You know what I'm saying? I mean, like, you know, what do we do? Because the kid makes a bad decision, we walk away? No. Like like mister Green, he walked with me through the valley, and that's when I was like because I remember my mom taking me to my dad's house for him to whoop me for something that I did.

Speaker 3:

My dad didn't whoop me. And my silly self walked out his house when my mom picked me up, and I had a big Kool Aid smile on my on my face. And my mom took me home and wore me out, and I shouldn't have came out acting like I was, you know, excited. But my dad didn't whoop me, and I thought that, man, that's cool. My dad didn't whoop me.

Speaker 3:

Well, mister Green bringing correction, accountability, and walking me to the house for me to apologize, that's when I was like, this dude loves me.

Speaker 2:

He didn't ignore it.

__Exercise tasks__:
• a. Decide whether each statement below agrees with the transcript, answering yes or no and quoting the words of the transcript that settle it: (i) The storyteller's dad did not whoop the storyteller. (ii) After picking the storyteller up, the mom let the matter go. (iii) Mister Green walked the storyteller to the house to apologize.
• b. In the transcript, what did Mister Green walk the storyteller to the house to do?
• c. Rewrite the transcript paragraph beginning "My dad didn't whoop me. And my silly self" in a shorter form, keeping its main facts.

[Data extracted from a collection]

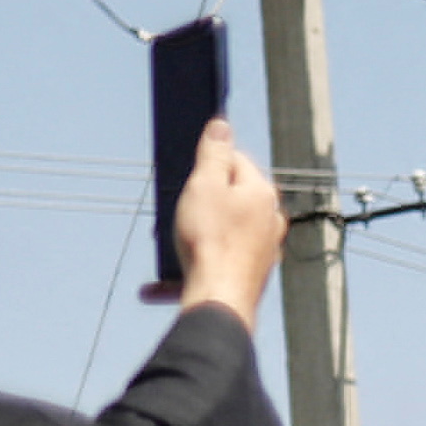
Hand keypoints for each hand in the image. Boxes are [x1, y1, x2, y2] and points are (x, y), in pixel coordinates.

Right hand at [155, 115, 284, 324]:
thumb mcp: (205, 184)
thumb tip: (222, 125)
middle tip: (179, 212)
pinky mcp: (249, 275)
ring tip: (172, 244)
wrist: (219, 300)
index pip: (236, 160)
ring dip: (192, 235)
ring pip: (221, 231)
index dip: (208, 164)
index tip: (189, 177)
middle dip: (200, 201)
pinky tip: (156, 286)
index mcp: (262, 193)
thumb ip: (214, 154)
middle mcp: (269, 220)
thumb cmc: (211, 241)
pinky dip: (190, 268)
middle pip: (229, 196)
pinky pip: (215, 262)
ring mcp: (263, 250)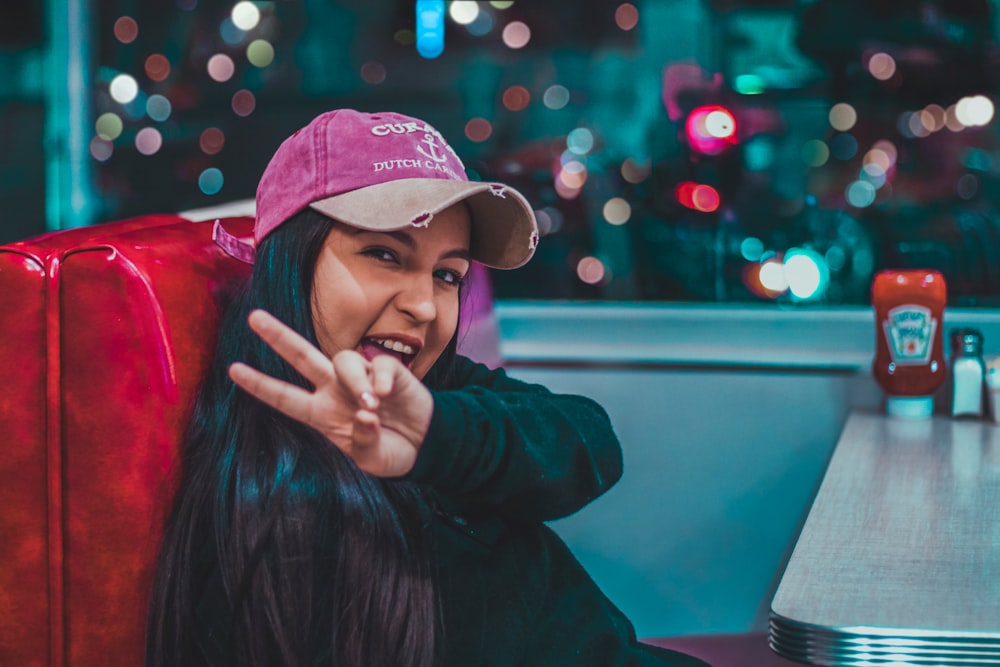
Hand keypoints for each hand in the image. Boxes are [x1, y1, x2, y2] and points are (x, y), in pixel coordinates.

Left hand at [227, 309, 433, 476]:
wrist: (425, 444)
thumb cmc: (392, 451)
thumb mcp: (375, 460)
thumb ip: (365, 443)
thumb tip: (365, 414)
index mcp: (322, 414)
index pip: (285, 397)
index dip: (260, 384)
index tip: (233, 370)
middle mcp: (335, 390)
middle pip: (302, 356)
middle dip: (278, 337)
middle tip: (254, 318)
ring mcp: (361, 378)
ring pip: (343, 360)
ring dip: (355, 380)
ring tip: (372, 404)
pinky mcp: (388, 369)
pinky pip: (379, 364)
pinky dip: (382, 379)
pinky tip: (388, 395)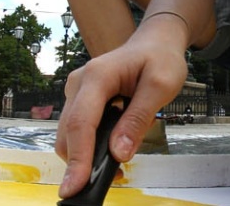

__Exercise responses__:
• a.
(i) Yes: "My dad didn't whoop me."
(ii) No: "my mom took me home and wore me out"
(iii) Yes: "walking me to the house for me to apologize"

• b. To apologize.

• c. My dad didn't whoop me, so I walked out of his house with a big Kool Aid smile when my mom picked me up. She took me home and wore me out. I shouldn't have acted excited, but I thought it was cool that my dad didn't whoop me.